**YOUR ASSIGNMENT**
Only one stretch of the data is wanted: the line containing "time /home/rina/progs/mx/mx --components=cmp", the line containing "2024-03-13 how do", and every line between them, copied exactly.

(DATASET begins)

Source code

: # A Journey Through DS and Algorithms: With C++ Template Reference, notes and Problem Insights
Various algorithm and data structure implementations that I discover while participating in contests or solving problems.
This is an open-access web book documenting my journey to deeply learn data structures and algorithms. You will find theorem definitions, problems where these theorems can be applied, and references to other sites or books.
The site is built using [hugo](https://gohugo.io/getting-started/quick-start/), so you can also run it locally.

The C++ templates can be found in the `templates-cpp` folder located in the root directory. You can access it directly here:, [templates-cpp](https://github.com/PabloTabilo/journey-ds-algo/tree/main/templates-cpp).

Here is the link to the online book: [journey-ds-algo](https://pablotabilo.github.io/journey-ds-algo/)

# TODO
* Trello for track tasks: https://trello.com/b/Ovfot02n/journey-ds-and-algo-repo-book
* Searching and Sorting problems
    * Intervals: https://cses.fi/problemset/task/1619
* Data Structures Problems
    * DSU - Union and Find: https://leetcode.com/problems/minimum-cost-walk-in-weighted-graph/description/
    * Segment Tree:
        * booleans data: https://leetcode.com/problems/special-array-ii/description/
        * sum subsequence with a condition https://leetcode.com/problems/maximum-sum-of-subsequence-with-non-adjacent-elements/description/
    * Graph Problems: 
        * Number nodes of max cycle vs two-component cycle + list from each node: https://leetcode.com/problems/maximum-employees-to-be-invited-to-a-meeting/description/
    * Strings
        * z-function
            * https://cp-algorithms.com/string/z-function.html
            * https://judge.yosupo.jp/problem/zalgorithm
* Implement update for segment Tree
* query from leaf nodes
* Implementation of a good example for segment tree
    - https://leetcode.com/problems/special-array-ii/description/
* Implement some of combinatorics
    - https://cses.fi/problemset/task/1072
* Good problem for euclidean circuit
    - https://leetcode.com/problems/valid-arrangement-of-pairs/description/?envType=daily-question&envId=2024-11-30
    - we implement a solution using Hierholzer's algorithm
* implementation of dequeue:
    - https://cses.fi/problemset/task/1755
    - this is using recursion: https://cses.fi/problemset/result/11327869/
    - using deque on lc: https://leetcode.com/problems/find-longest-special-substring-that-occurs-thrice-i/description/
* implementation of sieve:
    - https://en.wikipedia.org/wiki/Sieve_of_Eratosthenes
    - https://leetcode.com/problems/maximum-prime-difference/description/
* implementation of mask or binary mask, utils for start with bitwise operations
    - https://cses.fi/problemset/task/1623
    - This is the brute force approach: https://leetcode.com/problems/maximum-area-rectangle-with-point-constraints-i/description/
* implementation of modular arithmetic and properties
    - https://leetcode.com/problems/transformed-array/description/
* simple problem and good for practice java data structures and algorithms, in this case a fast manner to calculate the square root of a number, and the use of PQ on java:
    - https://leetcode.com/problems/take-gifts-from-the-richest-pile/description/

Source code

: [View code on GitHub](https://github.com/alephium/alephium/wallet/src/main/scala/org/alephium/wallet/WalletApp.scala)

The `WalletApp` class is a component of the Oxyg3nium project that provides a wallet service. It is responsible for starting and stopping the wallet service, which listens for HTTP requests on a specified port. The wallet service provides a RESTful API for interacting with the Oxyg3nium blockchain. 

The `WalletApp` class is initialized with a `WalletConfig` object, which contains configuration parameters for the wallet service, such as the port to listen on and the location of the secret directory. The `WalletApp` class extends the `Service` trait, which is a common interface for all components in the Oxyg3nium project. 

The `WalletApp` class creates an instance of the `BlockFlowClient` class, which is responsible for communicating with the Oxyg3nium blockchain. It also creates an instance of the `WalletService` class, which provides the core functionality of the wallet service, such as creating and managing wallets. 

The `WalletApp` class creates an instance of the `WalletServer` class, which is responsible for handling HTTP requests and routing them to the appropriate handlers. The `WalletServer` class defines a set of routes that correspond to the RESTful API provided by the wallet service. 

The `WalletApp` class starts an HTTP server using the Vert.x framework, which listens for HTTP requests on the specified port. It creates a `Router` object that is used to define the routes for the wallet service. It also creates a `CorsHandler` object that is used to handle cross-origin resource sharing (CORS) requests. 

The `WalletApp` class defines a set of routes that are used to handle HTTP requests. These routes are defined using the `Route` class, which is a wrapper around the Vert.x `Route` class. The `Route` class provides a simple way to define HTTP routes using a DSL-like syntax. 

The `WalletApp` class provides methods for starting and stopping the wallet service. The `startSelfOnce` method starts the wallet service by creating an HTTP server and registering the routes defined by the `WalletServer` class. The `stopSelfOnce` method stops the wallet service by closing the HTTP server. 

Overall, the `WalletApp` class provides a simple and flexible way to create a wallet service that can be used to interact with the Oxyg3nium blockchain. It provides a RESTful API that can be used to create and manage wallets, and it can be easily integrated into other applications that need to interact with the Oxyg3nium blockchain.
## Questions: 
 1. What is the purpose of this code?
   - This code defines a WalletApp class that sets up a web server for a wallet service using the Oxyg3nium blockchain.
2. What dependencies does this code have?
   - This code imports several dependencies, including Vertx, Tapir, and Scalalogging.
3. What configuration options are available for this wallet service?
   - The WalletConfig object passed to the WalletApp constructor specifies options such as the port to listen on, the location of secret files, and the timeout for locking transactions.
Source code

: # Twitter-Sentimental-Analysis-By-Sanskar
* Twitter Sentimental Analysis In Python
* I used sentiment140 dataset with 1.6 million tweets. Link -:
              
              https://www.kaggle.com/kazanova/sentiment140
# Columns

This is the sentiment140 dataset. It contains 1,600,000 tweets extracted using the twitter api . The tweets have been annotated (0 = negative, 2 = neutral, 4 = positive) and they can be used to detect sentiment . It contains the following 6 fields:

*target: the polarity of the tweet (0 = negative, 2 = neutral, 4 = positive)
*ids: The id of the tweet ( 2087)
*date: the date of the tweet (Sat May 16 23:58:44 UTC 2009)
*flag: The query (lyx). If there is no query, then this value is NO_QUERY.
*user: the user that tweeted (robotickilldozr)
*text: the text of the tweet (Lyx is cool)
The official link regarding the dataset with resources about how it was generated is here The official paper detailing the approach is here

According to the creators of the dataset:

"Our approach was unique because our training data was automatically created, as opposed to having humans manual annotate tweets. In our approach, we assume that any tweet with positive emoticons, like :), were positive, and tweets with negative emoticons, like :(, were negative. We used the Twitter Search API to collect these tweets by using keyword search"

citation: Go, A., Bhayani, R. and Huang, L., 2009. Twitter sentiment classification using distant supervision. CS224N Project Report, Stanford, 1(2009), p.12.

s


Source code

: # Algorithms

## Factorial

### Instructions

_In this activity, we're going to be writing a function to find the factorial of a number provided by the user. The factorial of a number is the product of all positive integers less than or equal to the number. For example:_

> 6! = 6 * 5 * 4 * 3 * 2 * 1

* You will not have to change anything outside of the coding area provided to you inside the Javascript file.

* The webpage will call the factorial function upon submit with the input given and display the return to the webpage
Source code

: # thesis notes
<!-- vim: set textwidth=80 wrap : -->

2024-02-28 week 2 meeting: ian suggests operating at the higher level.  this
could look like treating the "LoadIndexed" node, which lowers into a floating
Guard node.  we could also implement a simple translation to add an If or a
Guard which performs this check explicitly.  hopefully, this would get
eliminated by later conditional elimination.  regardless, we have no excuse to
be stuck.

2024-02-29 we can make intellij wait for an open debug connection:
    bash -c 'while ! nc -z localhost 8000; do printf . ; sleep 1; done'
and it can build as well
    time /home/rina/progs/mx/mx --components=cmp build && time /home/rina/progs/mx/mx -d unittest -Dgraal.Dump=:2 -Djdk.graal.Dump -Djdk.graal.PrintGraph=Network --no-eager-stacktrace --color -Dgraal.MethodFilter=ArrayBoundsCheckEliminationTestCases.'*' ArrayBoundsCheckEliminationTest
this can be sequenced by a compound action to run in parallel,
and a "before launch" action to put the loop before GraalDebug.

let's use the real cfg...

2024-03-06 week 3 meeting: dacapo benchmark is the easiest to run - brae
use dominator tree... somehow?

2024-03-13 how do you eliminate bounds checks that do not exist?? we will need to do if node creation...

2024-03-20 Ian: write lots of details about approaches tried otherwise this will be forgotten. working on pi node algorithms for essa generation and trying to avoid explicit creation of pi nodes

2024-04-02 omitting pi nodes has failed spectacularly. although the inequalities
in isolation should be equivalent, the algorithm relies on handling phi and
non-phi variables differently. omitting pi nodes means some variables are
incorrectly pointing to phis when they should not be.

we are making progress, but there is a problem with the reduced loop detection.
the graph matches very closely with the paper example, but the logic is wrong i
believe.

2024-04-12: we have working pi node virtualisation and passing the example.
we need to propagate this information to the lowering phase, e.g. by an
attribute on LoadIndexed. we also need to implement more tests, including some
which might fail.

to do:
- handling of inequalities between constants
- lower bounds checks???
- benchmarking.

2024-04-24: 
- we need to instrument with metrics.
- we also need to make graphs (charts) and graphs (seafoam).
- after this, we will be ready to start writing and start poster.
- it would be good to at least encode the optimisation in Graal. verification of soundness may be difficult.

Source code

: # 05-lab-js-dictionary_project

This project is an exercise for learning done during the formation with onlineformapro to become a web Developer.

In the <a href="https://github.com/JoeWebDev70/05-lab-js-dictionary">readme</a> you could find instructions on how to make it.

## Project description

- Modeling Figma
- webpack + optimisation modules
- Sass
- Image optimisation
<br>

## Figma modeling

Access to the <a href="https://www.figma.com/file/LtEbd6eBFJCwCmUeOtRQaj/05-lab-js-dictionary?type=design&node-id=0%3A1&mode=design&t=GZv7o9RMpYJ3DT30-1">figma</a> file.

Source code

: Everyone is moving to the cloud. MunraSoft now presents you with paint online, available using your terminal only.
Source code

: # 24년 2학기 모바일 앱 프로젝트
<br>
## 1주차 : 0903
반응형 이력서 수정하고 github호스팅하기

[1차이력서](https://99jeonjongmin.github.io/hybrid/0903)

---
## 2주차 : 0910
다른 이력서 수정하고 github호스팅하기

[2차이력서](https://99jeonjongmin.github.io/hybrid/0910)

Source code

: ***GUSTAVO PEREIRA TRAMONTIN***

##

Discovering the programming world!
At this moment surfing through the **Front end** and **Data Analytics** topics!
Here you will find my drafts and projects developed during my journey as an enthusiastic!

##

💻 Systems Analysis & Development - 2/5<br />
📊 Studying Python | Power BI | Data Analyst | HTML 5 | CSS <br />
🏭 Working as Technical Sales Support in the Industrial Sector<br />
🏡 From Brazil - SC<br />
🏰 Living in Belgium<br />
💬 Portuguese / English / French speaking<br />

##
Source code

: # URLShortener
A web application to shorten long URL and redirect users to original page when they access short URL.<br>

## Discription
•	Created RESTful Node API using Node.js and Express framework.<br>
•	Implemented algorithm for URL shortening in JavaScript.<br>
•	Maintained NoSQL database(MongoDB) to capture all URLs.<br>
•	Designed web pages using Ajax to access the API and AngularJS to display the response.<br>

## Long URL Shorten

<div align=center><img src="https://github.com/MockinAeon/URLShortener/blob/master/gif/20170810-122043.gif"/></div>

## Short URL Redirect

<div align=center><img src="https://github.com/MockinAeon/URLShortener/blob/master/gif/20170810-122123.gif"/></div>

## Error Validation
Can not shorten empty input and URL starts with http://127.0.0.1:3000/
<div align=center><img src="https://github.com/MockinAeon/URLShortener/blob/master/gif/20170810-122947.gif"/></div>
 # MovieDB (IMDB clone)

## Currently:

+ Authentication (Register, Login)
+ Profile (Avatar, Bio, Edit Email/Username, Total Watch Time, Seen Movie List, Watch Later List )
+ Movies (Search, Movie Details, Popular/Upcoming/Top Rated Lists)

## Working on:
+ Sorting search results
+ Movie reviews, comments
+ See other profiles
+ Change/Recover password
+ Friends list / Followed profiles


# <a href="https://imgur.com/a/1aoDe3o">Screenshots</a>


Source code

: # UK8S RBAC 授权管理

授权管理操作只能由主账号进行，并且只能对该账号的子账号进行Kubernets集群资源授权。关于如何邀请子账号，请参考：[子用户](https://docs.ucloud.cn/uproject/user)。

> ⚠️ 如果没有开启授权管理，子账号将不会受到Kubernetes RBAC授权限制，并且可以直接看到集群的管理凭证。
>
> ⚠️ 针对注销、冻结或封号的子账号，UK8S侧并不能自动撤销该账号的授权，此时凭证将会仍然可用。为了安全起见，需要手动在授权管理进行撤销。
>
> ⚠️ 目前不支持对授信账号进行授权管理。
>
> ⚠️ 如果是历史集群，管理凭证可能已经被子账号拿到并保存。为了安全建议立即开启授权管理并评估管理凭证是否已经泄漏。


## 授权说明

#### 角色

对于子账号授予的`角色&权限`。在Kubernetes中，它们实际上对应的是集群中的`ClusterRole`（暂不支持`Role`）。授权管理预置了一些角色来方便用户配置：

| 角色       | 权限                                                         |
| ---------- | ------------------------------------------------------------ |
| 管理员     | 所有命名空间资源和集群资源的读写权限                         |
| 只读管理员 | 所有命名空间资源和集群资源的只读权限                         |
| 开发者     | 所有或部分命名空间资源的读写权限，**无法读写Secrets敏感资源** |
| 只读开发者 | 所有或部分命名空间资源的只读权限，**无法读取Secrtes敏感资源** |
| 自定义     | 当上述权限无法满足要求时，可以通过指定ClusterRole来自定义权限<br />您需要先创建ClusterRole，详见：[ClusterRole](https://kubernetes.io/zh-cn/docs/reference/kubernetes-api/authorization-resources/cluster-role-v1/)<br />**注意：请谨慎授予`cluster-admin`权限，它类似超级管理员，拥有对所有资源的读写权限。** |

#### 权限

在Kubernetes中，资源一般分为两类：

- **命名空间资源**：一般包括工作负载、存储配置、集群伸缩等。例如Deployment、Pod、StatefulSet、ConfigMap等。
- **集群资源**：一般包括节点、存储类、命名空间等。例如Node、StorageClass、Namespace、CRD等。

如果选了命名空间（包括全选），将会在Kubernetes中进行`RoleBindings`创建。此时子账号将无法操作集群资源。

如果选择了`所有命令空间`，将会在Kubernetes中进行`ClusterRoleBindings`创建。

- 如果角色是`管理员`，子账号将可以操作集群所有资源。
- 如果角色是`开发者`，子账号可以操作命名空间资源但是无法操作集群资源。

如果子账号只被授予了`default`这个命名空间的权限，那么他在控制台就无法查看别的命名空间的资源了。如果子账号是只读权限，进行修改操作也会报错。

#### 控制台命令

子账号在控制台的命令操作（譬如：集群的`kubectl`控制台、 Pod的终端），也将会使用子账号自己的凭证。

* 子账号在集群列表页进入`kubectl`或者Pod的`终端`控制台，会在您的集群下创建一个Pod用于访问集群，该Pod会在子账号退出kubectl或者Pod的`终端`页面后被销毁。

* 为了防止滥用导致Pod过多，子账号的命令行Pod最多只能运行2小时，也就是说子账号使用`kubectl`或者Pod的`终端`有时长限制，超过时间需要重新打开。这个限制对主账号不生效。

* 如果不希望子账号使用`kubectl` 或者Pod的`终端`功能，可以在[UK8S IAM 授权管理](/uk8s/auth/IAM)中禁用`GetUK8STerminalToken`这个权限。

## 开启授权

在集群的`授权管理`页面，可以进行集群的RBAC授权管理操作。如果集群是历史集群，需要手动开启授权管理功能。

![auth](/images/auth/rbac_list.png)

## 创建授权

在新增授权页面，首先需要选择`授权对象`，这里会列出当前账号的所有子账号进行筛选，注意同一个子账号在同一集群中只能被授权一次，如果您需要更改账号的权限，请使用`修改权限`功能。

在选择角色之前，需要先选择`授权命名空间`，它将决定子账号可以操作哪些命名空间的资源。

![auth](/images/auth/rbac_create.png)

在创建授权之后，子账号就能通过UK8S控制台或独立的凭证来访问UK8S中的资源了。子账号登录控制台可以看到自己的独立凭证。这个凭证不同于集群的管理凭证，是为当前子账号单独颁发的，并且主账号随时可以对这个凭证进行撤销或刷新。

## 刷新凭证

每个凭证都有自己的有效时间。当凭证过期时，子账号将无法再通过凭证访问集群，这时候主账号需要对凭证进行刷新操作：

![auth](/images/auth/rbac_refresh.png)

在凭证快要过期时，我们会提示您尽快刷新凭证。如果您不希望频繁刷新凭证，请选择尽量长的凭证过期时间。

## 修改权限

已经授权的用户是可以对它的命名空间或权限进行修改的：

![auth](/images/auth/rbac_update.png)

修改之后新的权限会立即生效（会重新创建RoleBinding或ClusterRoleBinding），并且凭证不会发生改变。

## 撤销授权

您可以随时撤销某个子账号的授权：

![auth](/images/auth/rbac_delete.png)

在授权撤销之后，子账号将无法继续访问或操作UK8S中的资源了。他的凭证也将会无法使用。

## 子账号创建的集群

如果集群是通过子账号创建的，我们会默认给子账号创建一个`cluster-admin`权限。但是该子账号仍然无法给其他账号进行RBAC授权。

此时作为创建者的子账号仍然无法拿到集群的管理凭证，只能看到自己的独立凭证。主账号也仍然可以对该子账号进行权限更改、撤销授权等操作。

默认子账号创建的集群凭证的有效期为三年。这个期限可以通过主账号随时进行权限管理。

(DATASET ends)

**YOUR RESPONSE**
    time /home/rina/progs/mx/mx --components=cmp build && time /home/rina/progs/mx/mx -d unittest -Dgraal.Dump=:2 -Djdk.graal.Dump -Djdk.graal.PrintGraph=Network --no-eager-stacktrace --color -Dgraal.MethodFilter=ArrayBoundsCheckEliminationTestCases.'*' ArrayBoundsCheckEliminationTest
this can be sequenced by a compound action to run in parallel,
and a "before launch" action to put the loop before GraalDebug.

let's use the real cfg...

2024-03-06 week 3 meeting: dacapo benchmark is the easiest to run - brae
use dominator tree... somehow?

2024-03-13 how do you eliminate bounds checks that do not exist?? we will need to do if node creation...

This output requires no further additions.